EXERCISE MATERIALS —
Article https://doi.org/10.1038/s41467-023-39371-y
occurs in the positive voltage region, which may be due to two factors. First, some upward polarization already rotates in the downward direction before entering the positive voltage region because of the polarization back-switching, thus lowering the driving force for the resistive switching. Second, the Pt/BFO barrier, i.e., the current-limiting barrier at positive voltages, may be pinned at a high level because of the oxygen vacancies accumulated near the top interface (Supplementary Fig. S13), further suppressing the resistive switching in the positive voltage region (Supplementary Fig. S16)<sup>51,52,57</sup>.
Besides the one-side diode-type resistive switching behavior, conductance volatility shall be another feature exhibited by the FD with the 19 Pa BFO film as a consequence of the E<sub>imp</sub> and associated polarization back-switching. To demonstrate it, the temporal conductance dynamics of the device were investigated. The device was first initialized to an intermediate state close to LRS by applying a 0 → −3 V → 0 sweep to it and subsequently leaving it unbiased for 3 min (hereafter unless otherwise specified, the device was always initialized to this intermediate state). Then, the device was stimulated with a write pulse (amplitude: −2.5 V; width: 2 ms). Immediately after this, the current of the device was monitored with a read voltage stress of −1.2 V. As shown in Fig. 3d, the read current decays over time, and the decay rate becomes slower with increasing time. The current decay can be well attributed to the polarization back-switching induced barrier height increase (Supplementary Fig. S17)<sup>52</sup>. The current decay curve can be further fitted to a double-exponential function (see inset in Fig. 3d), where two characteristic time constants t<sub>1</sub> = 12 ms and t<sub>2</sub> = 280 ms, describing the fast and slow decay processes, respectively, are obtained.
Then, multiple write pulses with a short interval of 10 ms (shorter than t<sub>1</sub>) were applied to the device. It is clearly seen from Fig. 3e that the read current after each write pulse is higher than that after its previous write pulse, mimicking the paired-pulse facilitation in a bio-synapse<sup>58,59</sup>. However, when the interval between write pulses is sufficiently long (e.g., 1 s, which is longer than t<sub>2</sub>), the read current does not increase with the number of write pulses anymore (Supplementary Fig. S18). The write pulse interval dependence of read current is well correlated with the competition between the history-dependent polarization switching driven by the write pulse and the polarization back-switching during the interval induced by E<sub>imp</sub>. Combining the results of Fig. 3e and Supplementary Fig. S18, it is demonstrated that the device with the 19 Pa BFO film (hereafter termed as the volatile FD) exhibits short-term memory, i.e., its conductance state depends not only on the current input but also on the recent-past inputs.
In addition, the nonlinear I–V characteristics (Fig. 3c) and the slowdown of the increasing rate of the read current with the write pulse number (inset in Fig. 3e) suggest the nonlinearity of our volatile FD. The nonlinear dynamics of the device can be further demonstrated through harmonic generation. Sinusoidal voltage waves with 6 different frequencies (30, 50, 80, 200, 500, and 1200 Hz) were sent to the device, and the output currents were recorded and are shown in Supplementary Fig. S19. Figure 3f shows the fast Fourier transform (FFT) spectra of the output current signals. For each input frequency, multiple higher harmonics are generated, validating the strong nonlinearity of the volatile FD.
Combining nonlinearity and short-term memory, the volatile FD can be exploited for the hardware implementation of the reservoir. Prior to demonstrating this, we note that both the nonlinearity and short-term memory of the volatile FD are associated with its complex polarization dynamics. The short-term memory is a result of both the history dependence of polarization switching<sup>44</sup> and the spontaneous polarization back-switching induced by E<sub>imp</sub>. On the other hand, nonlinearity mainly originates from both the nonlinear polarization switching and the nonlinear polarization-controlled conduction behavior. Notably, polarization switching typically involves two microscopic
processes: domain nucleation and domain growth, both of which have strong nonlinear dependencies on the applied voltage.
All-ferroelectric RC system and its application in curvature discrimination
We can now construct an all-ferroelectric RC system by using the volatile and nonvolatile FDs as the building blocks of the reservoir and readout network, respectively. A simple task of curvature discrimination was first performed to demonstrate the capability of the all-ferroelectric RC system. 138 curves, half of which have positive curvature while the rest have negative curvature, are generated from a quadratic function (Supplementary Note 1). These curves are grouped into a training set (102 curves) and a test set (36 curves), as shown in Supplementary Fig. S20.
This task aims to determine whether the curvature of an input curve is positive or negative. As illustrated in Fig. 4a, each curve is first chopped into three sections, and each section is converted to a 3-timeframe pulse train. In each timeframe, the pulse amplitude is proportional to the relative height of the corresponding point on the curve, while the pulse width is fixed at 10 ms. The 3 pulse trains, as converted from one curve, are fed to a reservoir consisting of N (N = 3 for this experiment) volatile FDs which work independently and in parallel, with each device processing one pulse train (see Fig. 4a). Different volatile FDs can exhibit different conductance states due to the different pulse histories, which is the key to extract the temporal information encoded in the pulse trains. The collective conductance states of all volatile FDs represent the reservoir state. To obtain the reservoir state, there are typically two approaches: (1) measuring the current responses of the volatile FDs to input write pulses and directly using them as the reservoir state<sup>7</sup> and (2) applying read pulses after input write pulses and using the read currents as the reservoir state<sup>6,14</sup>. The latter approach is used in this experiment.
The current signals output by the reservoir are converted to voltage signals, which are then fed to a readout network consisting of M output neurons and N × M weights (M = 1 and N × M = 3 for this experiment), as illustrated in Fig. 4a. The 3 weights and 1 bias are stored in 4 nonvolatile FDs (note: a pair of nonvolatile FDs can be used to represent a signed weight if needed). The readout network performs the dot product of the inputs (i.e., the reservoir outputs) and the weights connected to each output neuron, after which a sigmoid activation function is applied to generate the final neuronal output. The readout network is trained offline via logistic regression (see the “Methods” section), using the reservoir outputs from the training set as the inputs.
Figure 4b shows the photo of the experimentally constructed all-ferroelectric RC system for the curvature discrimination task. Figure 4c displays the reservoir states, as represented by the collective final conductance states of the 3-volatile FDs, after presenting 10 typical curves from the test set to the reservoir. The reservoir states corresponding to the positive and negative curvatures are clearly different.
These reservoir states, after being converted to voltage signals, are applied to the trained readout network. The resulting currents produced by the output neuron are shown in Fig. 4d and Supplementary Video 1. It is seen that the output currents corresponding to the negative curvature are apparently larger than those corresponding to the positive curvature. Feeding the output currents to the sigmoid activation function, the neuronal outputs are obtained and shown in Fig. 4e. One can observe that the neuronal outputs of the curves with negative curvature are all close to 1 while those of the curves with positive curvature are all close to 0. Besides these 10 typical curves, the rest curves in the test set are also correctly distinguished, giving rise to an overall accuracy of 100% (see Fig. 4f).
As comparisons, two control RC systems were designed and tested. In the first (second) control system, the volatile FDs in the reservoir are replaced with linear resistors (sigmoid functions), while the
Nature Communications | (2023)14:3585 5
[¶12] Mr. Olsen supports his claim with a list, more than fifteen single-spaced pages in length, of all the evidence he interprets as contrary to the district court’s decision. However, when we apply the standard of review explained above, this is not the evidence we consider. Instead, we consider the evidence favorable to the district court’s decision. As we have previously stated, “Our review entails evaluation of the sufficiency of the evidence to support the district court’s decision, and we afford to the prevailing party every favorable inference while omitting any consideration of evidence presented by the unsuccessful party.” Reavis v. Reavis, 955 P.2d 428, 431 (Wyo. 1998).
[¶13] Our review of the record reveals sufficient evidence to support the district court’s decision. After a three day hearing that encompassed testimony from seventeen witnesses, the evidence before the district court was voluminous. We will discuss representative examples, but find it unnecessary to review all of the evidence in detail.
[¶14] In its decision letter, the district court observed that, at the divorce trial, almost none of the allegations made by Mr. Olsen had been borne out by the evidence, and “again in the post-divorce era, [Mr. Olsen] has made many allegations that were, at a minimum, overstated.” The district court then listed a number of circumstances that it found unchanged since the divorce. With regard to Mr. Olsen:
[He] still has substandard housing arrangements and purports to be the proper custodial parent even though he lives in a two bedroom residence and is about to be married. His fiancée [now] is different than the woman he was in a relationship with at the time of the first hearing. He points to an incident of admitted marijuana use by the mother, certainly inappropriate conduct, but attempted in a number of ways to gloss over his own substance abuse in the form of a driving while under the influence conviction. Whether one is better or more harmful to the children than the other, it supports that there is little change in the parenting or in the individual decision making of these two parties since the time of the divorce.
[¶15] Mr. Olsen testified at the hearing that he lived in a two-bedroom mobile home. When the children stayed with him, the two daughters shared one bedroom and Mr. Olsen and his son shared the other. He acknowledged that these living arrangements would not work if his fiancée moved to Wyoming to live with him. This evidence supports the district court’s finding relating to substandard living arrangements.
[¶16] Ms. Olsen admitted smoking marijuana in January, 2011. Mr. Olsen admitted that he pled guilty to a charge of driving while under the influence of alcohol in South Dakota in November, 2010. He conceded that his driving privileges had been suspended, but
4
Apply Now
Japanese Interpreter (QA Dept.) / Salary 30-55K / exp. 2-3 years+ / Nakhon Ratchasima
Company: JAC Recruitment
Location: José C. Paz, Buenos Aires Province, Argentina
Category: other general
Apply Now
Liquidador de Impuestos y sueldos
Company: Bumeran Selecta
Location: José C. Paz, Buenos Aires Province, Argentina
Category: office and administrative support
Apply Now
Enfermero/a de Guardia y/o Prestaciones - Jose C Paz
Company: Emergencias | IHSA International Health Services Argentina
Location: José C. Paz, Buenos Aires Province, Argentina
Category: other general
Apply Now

EXERCISE DETAILS — Set down precisely the lines above between the line holding "[¶16] Ms. Olsen" and the line holding "Japanese Interpreter (QA", inclusive, and nothing beyond them.

ANSWER TO THIS EXERCISE —
[¶16] Ms. Olsen admitted smoking marijuana in January, 2011. Mr. Olsen admitted that he pled guilty to a charge of driving while under the influence of alcohol in South Dakota in November, 2010. He conceded that his driving privileges had been suspended, but
4
Apply Now
Japanese Interpreter (QA Dept.) / Salary 30-55K / exp. 2-3 years+ / Nakhon Ratchasima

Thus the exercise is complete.